*Task directions:*
What is needed here is an exact repetition of the records below, beginning at the line that has "Document page, 1241x1754 pixels." and stopping after the line that has "For every layout".

*Data supplied:*
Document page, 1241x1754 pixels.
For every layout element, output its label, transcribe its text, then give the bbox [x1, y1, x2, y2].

...

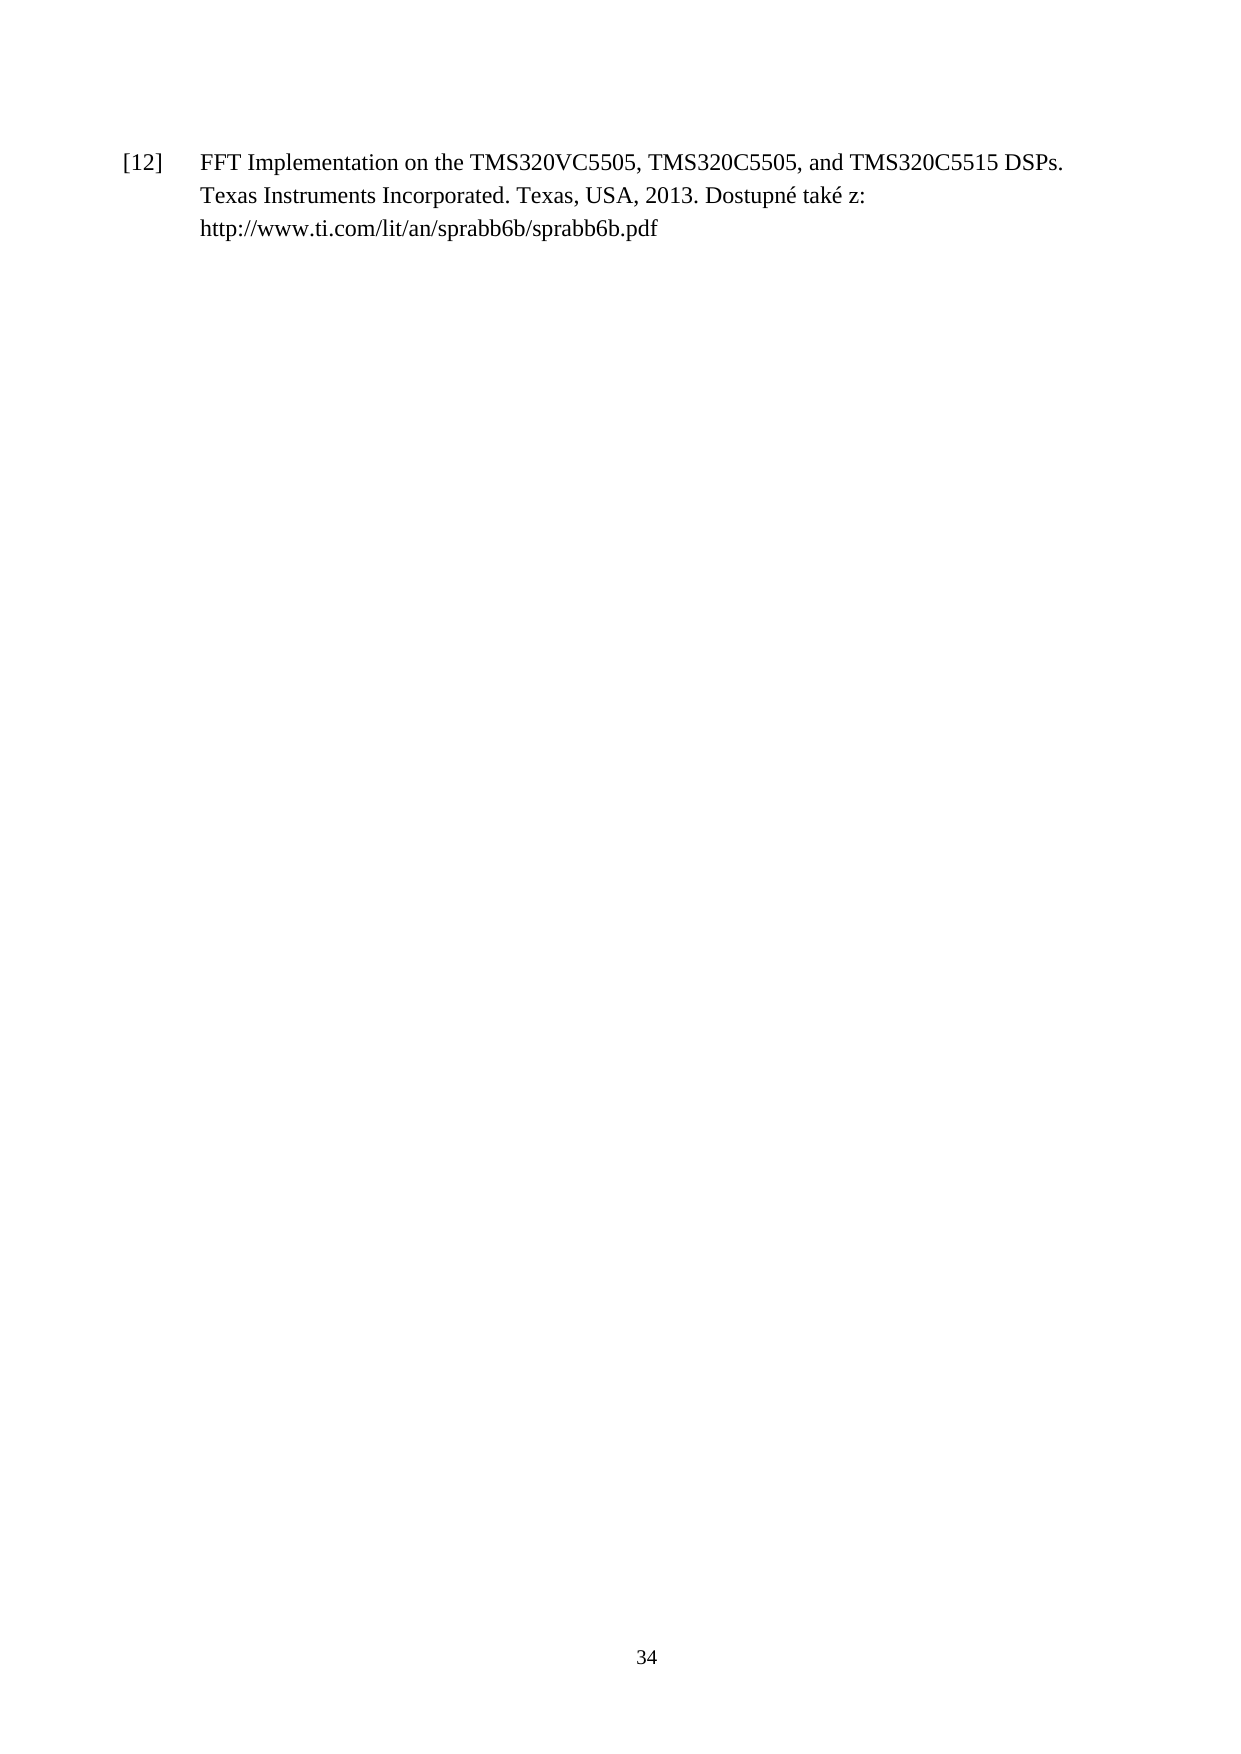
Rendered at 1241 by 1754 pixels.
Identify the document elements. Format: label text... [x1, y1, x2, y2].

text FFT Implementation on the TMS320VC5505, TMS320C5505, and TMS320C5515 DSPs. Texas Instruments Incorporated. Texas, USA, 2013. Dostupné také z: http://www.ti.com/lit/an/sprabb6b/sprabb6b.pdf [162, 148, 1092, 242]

*Result:*
Document page, 1241x1754 pixels.
For every layout element, output its label, transcribe its text, then give the bbox [x1, y1, x2, y2].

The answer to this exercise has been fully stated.